I am currently writing my master's thesis at Cal Poly Pomona, and am currently investigating the ruler sequence for a prime base.
The ruler sequence for base $2$ is : $0,1,0,2,0,1,0,3,0,1,0,2,0,1,0,4,...$ that is the power of 2 which strictly divides a positive integer $n$. Since my research involves a more general form (usually prime base) we can make the appropriate generalization:
$$p^{r_p(n)}||n$$
The first thing to note is that $r_p(n)=ord_p(n)$ where $ord_p(n)$ is the the p-adic oridinal or valuation of $n$ (Since I am also considering the order of $n$ modulo $p^k$, I want to stay away from the latter notation).
Now I am currently using a rather inefficient method to calculate $r_2(n)$, but it is concise; meaning that I can use a spread sheet program to rapidly output tables for analysis. The formula is as follows: $$r_p(n)=\log_p(\gcd(n,p^{\lfloor\log_p(n)\rfloor})),$$
The above is efficient enough to find values for small $n$, but in examining $r_p(n^a-1)$ I run into issues involving the efficiency of my formula. Note: $a$ is a positive integer and $n>1$.
I was wondering if anyone knew of, or could point me in the direction of, a more efficient, and ideally direct, method to compute the p-adic ordinal of $n^a-1$ for relatively small values of $n$.
The following method is probably pretty well known. I’ll use the notation $v_p(n)$ instead of your $\text{ord}_p(n)$.
Of course you know that if $p|n$ then $v_p(n^\alpha-1)=0$ for all positive $\alpha$, so we don’t need to worry about numbers $n$ divisible by $p$. For a number $n$ prime to $p$, though, I’ll call $\omega_p(n)$ the smallest positive power of $n$ for which $n^\omega\equiv1\pmod p$. It’s a divisor of $p-1$, and all divisors of $p-1$ occur.
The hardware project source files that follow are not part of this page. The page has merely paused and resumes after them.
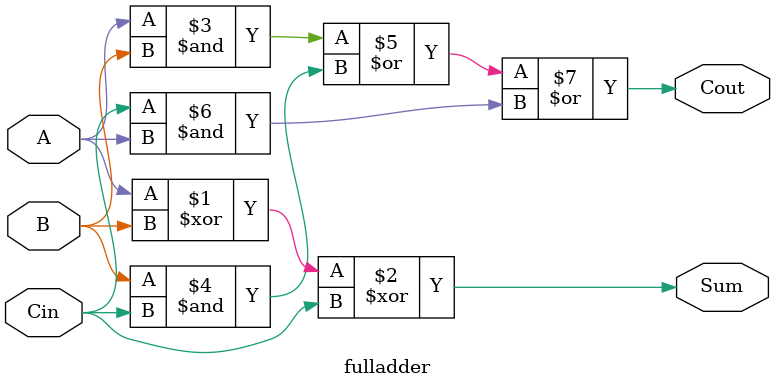
<source format=v>
module fulladder(
 input A,
 input B,
 input Cin,
 output Sum,
 output Cout
    );
 assign Sum = A^B^Cin;
 assign Cout = (A&B)|(B&Cin)|(Cin&A);
 
endmodule

// another way Gate Level Modeling

/*

`timescale 1ns / 1ps

module FA( a, b, c, sum, carry  );
    input a, b, c;
    output sum, carry;
    
    sum s1( a, b, c, sum);
    carry c1( a, b, c, carry);

endmodule

module sum( a, b, c, s);
    input a, b, c;
    output s;
    wire w1;
    
    xor x1( w1, a, b);
    xor x2( s, c, w1);
endmodule

module carry( a, b, c, cy);
    input a, b, c;
    output cy;
    wire w1, w2, w3;
    
    and a1(w1, a, b);
    and a2(w2, b, c);
    and a3(w3, a, c);
    or o1(cy, w1, w2, w3);
endmodule    

*/

</source>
Now you see that if $\omega_p(n)$ does not divide $\alpha$, then $v_p(n^\alpha-1)=0$. So we need only look at multiples of $\omega_p(n)$.
Next fact, easily shown for $p\ne2$, and necessarily modified for $p=2$, is that if $v_p(N-1)\ge1$, then $v_p(N^p-1)=1+v_p(N-1)$.
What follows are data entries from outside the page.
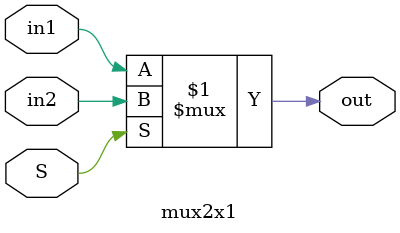
<source format=sv>
module mux2x1(
    input logic S, 
    input logic in1, 
    input logic in2,
    output logic out
);
    assign out = S ? (in2):(in1); 
endmodule : mux2x1
</source>
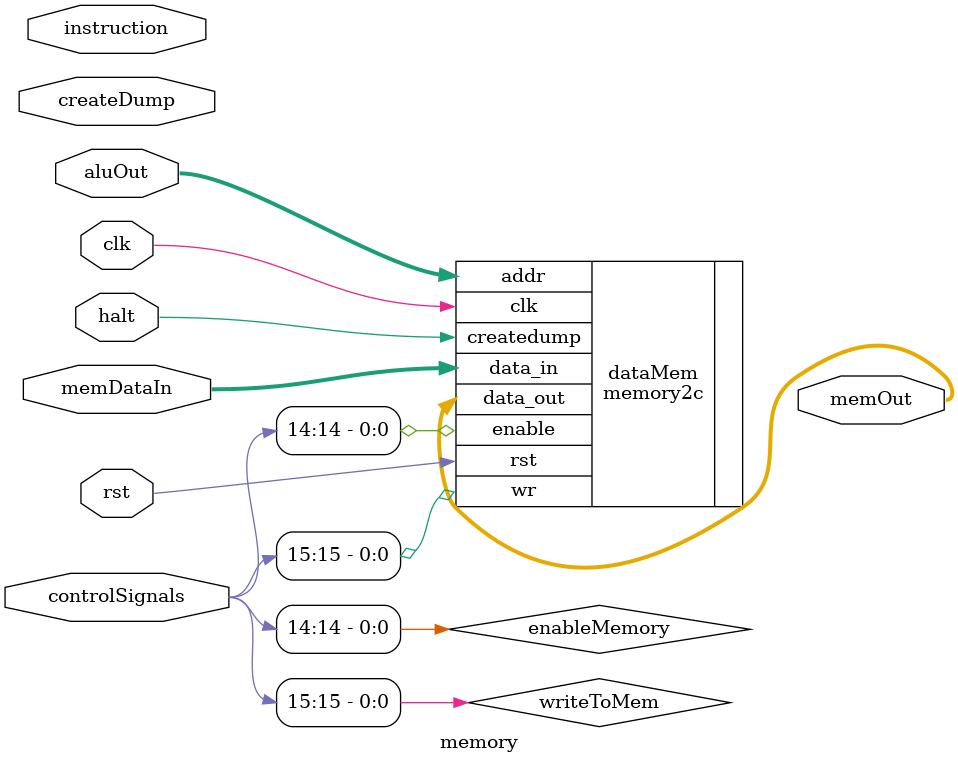
<source format=v>
/**
Data memory
**/
module memory (instruction, aluOut, controlSignals, memDataIn, clk, rst, memOut, halt, createDump);


   input[15:0] instruction, aluOut, memDataIn;
   input[22:0] controlSignals;
   input clk, rst, halt, createDump;
 
   output [15:0] memOut;

   wire enableMemory = controlSignals[14];
   wire writeToMem = controlSignals[15];

   memory2c dataMem(.data_out(memOut), .data_in(memDataIn), .addr(aluOut), .enable(enableMemory), .wr(writeToMem), .createdump(halt), .clk(clk), .rst(rst));
   
endmodule

</source>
And the final fact is that if $m$ is prime to $p$ and $v_p(N-1)\ge1$, then $v_p(N^m-1)=v_p(N-1)$.
Let’s do an example, $n=7$ and $p=5$. In this case, $\omega_5(7)=4$, and since $7^4=2401$, we have $v_5(7^4-1)=2$. Now we need only ask for $v_5(7^{4\beta}-1)$, that is for values of $\alpha=4\beta$. Now write $\beta=5^tu$, and see that $v_5(7^{4\beta}-1)=2+t$.